§ **Exercise details**:
In the records below, which lines include "read"? Copy them.
----------
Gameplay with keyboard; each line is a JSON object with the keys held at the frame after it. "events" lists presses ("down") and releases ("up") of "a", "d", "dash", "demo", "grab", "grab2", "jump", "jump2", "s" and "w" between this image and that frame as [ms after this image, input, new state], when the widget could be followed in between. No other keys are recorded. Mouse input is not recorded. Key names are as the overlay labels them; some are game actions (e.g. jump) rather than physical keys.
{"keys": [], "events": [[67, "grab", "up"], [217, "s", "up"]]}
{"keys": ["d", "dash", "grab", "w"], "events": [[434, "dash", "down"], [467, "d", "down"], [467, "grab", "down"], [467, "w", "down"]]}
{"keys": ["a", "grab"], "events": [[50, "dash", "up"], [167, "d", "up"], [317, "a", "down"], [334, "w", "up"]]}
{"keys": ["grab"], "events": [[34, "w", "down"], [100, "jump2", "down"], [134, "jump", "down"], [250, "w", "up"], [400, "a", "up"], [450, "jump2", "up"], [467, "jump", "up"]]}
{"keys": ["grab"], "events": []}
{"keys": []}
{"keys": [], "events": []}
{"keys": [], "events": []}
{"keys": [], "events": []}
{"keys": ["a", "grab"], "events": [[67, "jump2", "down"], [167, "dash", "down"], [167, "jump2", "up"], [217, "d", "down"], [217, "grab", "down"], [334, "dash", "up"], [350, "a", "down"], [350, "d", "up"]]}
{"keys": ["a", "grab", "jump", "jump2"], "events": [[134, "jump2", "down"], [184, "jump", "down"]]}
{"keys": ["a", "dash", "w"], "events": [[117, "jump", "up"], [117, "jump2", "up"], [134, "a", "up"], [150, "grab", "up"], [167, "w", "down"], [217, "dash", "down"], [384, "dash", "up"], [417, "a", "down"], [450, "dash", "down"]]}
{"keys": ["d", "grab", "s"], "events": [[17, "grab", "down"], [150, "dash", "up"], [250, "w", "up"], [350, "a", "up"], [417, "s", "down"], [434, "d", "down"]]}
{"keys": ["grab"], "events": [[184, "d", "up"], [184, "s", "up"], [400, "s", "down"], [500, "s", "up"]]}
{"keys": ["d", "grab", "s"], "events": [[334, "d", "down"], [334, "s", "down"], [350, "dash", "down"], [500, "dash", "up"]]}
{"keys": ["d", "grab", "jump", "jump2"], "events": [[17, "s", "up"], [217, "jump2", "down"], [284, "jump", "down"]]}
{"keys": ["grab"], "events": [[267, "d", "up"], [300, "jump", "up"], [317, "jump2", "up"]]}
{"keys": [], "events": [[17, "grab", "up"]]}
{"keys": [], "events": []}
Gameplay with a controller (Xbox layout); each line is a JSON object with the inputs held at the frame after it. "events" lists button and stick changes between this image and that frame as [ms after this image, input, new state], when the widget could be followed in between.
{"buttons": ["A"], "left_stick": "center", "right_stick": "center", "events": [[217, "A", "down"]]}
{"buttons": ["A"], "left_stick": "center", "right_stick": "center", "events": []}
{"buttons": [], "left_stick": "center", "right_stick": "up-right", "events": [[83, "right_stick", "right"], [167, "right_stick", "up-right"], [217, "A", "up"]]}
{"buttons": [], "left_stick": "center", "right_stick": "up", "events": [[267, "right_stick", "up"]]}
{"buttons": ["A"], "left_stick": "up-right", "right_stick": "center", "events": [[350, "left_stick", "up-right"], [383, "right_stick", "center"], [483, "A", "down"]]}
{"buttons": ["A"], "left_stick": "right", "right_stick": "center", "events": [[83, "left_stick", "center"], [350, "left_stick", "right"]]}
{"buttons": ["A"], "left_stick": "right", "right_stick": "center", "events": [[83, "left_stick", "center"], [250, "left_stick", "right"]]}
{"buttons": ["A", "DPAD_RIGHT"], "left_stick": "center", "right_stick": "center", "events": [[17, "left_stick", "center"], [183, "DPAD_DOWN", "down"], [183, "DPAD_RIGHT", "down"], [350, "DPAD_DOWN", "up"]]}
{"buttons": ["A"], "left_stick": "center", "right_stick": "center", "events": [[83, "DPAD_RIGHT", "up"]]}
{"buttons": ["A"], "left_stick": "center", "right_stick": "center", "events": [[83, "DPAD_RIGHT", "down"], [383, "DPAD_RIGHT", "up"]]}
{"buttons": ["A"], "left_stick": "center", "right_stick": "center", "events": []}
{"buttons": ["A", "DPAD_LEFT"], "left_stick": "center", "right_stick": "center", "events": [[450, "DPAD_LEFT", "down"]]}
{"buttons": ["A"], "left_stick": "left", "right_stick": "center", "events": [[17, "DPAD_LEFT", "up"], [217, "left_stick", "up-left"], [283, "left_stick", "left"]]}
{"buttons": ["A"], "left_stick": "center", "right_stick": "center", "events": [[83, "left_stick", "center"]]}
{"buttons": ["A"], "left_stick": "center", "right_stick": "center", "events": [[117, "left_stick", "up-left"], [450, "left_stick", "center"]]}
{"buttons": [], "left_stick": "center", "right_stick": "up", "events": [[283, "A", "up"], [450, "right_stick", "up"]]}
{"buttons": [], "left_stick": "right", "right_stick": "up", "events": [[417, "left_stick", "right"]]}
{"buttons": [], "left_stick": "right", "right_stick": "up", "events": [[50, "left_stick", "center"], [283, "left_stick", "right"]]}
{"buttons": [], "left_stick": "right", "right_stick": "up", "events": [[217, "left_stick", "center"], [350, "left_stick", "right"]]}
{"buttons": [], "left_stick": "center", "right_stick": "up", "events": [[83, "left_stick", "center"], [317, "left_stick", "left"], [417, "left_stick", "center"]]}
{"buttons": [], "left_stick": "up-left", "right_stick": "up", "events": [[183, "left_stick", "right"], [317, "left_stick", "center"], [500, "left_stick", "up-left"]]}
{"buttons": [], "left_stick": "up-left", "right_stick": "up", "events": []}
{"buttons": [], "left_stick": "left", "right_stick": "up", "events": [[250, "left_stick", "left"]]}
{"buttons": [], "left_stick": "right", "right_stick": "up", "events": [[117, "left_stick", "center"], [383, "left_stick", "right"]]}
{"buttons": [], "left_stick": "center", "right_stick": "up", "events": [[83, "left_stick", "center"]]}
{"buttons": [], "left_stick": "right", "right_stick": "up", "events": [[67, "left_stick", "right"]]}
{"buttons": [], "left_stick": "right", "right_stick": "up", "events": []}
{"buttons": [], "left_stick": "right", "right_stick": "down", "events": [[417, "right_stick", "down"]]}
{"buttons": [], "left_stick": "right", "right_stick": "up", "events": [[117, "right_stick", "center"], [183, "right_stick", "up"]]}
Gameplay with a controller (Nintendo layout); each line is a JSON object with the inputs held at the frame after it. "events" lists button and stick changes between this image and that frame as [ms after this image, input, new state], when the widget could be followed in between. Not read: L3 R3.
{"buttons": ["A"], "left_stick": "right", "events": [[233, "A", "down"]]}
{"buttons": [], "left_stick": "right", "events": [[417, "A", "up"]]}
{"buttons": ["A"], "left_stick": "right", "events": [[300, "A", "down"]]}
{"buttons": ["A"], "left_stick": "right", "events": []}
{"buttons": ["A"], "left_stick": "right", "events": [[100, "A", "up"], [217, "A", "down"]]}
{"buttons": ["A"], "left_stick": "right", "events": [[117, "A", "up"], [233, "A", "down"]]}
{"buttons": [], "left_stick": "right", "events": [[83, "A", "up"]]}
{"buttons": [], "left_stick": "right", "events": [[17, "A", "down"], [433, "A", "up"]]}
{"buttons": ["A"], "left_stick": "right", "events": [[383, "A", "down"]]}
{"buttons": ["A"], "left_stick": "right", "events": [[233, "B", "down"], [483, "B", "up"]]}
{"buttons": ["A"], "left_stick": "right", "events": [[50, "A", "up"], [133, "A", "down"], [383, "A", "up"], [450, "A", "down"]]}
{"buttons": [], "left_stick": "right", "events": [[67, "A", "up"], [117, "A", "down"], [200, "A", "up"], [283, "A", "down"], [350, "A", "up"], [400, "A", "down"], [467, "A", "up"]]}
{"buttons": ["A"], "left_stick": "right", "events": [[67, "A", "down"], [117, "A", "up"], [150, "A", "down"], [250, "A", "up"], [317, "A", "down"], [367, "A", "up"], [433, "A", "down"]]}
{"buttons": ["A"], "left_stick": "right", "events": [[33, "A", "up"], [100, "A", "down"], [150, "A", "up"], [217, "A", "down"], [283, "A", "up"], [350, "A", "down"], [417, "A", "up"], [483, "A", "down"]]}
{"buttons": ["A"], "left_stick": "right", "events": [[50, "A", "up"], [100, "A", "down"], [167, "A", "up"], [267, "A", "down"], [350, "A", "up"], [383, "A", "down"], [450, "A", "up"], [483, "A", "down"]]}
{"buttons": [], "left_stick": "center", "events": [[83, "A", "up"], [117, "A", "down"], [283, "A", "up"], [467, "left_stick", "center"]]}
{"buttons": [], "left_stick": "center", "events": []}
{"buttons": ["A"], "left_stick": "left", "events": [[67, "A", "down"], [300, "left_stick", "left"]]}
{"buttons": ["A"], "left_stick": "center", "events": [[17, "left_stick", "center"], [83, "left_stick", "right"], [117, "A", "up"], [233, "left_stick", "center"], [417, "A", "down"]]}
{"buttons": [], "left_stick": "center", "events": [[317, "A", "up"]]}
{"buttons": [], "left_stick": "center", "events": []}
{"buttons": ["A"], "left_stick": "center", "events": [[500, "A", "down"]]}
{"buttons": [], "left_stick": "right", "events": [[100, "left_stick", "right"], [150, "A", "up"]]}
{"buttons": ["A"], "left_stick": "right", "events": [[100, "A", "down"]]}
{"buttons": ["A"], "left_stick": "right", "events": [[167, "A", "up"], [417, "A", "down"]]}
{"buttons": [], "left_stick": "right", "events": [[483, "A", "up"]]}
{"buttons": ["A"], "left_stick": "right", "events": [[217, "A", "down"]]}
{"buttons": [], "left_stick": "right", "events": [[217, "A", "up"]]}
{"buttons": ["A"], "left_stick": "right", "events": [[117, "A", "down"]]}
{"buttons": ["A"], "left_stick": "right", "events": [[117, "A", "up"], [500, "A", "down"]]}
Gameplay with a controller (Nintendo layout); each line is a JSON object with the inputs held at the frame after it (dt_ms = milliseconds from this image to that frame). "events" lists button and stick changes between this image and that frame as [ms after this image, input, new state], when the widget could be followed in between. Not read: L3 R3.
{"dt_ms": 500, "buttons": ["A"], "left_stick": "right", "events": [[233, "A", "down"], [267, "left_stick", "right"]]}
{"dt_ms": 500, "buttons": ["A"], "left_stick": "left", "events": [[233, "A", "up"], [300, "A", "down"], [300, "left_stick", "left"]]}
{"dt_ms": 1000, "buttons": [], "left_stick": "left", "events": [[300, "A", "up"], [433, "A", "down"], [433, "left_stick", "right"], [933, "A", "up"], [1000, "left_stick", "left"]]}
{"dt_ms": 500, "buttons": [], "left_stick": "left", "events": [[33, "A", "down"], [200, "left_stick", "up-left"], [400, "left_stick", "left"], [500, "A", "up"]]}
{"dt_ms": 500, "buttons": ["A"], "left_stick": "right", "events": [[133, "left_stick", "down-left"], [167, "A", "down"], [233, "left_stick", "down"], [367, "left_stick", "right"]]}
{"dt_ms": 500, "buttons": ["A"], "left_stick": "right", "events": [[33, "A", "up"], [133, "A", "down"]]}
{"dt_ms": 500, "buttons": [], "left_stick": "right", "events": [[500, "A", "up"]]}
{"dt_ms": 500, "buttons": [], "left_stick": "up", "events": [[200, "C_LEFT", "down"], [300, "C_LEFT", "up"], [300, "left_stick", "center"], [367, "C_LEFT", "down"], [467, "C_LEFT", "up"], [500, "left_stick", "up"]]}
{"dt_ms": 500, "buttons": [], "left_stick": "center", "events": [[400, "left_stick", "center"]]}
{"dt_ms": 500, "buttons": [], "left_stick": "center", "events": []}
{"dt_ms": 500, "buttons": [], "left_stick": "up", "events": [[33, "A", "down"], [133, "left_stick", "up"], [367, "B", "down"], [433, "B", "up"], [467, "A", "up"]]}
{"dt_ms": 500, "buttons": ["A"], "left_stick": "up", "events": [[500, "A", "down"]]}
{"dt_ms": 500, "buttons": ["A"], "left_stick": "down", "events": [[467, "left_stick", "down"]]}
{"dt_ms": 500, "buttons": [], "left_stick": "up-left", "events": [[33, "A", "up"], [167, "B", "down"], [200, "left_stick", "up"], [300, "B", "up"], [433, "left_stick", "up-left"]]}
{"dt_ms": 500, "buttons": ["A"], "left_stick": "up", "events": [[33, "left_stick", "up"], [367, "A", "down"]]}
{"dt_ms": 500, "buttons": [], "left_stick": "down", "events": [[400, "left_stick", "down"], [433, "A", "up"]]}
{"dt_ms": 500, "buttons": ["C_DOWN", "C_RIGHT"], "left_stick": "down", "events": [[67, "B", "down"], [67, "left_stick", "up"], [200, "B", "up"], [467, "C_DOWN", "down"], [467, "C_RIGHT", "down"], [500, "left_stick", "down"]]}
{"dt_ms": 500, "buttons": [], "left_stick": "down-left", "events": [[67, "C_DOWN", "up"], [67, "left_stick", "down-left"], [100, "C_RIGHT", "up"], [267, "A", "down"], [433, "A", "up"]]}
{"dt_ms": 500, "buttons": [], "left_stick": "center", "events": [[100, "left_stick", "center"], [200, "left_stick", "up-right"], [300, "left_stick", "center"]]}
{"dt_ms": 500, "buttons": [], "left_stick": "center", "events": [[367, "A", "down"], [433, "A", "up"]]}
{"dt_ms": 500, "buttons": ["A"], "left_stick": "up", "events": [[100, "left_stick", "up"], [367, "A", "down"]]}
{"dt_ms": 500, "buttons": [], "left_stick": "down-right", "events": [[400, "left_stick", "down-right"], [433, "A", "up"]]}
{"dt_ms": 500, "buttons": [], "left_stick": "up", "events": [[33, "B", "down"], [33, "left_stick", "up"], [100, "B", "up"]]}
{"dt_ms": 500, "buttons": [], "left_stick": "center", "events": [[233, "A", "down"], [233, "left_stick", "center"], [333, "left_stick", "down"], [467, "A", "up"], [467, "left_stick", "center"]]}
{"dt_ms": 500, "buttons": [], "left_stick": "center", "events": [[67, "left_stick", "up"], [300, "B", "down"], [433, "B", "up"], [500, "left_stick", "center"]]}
----------
§ **Task result**:
Gameplay with a controller (Nintendo layout); each line is a JSON object with the inputs held at the frame after it. "events" lists button and stick changes between this image and that frame as [ms after this image, input, new state], when the widget could be followed in between. Not read: L3 R3.
Gameplay with a controller (Nintendo layout); each line is a JSON object with the inputs held at the frame after it (dt_ms = milliseconds from this image to that frame). "events" lists button and stick changes between this image and that frame as [ms after this image, input, new state], when the widget could be followed in between. Not read: L3 R3.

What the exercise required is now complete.